The prime ministers of Hungary and neighboring Slovakia scheduled talks Wednesday at the Hungarian-Slovak border to discuss their countries' biggest diplomatic crisis in years. The talks follow Slovakia's introduction of a controversial language law that Hungary says discriminates against one-half-million ethnic Hungarians in that country. The European Parliament has offered to mediate in the conflict.

Hungarian Prime Minister Gordon Bajnai and his Slovak counterpart Robert Fico are trying to overcome a war of words between the two European Union nations.

Budapest is furious that Bratislava introduced a language law on September 1 that it says discriminates against more than one-half-million ethnic Hungarians living in that country.

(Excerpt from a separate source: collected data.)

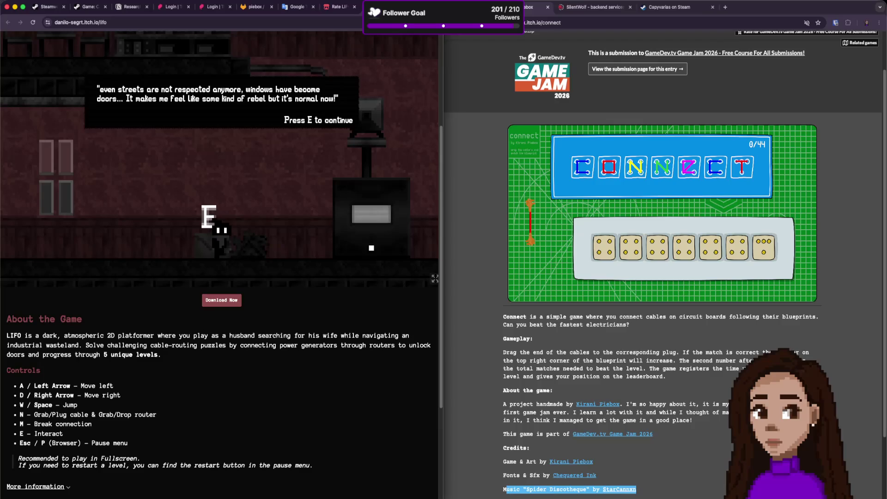
{"action": "key", "text": "e"}
{"action": "key", "text": "e"}
{"action": "key", "text": "e"}
{"action": "key", "text": "e"}
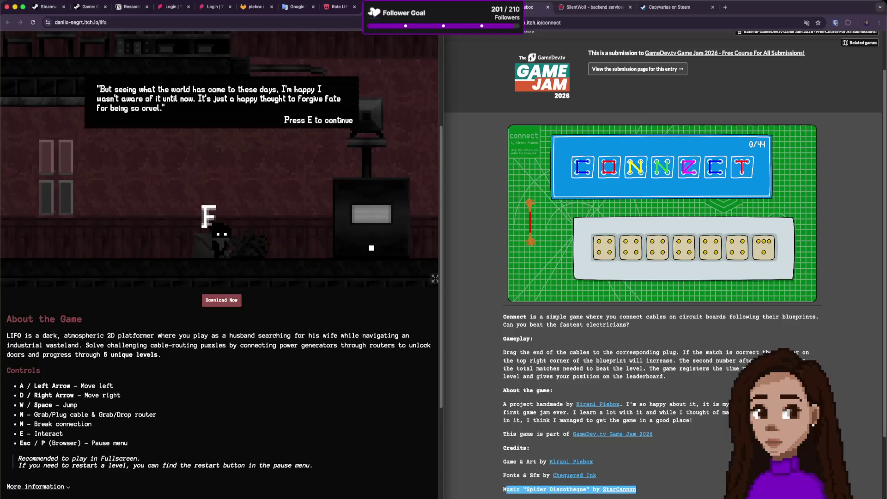
{"action": "key", "text": "e"}
{"action": "key", "text": "d"}
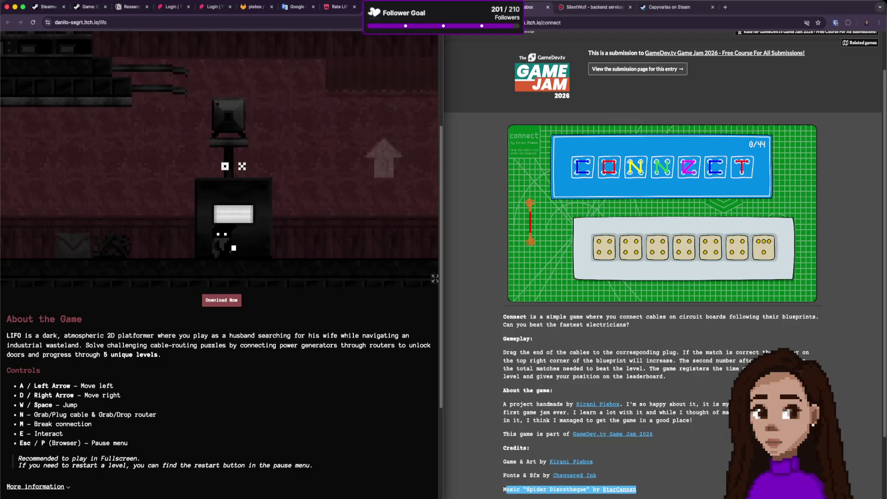
Grab the cable at the machine and carry it left into the double-door room.
{"action": "key", "text": "a"}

Under the new law, anyone speaking a language other than Slovak in the public service sector in several municipalities can be fined more than $7,000. The law is to be enforced in areas of Slovakia where less than 20 percent of the population belongs to an ethnic minority.

Budapest claims Bratislava is focusing especially on the country's Hungarian minority, which comprises just 10 percent of Slovakia's total population. Slovakia's government has strongly denied these charges.   

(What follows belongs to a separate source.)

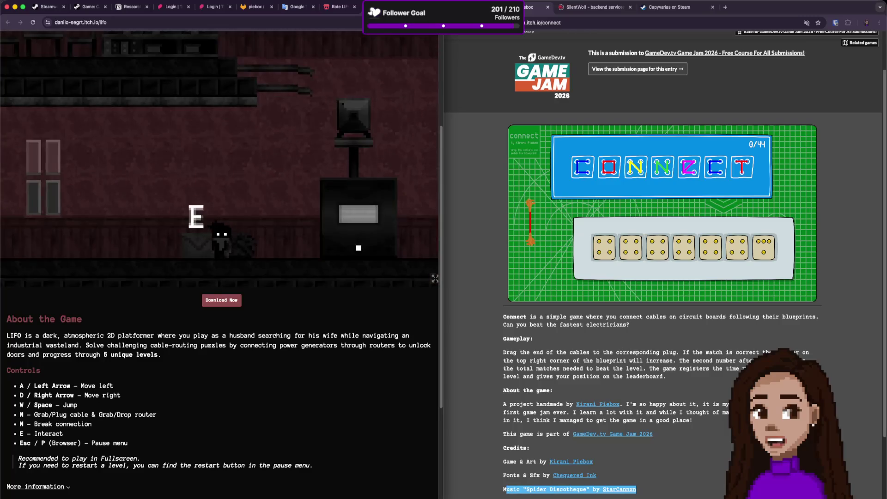
{"action": "key", "text": "d"}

Recently elected European Parliament President Jerzy Buzek says he is prepared to mediate in the dispute, but admits his legal options are limited.

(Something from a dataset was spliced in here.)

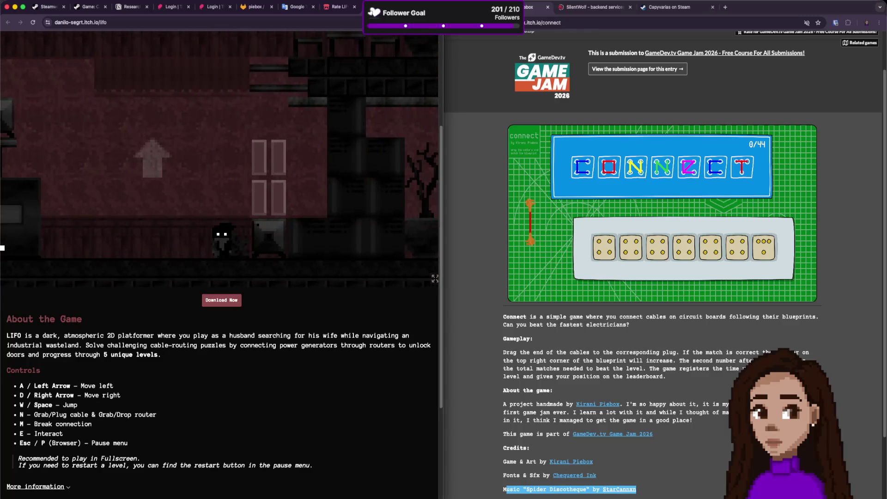
{"action": "key", "text": "a"}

"I would like to underline that we are always in favor of safeguarding minority rights, because human rights are important to the European Parliament. I would like to say [here are] non-legal means for the EU to intervene in this kind of questions except for protecting the legal framework of the EU I am very open to discuss that and to visit Hungary and visit Slovakia," he said.

That mediation cannot come soon enough for Hungarian House speaker Katalin Szili, who met Buzek last week. Speaking through an interpreter, she says Slovakia's language law violates European Union norms.

"This act contradicts not only the Copenhagen criteria, the Lisbon treaty, but also numerous other European legal instruments," she said. "We think that if a National act is passed that contradicts EU law it harms the dignity of the European Union and its integration process. We believe that the EU should not only ensure and safeguard such criteria and conditions until a country joins the EU, but also following the accession of a country to the European Union."

The language legislation has also led to protests.

Thousands of ethnic Hungarians last week shouted "Hungary is still alive" during demonstrations against the law in a stadium of the Slovak town Dunajska Streda.

There have been similar protests in Brussels, and in Budapest in front of the Slovak Embassy.

Slovakia's ambassador to Hungary, Peter Weiss, says he does not understand Hungary's outcry over the language law.

He praises preparations for a meeting between the Hungarian and Slovak prime ministers to discuss the law. Ambassador Weiss claims the language law meets international standards and is mainly aimed at state and public institutions. He has told the media that Slovakia does not plan to send out what he called "language commando's."

Hungarian Prime Minister Bajnai wrote in Slovak newspapers that he extends his "hand to the nation of Slovakia for a friendly handshake" and that he respects reforms in that country, which, unlike Hungary, introduced Europe's single currency, the euro, this year. 

But there are Hungarian and Slovak concerns there will not be a breakthrough, as diplomatic relations between the two neighbors have reached an all-time low. Bratislava has even barred Hungarian President Laszlo Solyom from entering Slovakia on August 21, calling the trip "a provocation."

Mr. Solyom wanted to unveil a monument honoring Hungary's medieval king, Stephen, in the Slovak border town of Komarno. Instead, he said, he was only able to walk to the middle of the nearby bridge separating the two countries. 

He told reporters at the bridge that Slovakia's Foreign Ministry had denied him entry into the country. Mr. Solyom adds that he hopes that what he calls "the hysteria that erupted at the highest levels of the Slovak state" does not reflect the sentiments of the Slovak people.

In response, the mayor of a Hungarian village near Thursday's scheduled conference site has threatened to block the Slovak prime minister's arrival. Hungary's government has urged him to reconsider, as it would mean moving the meeting to another border town.

Commentators say the issue of Hungarian nationality remains a sensitive topic in Slovakia today: It was ruled for centuries by Hungary and only became an independent nation after the breakup of Czechoslovakia in 1993.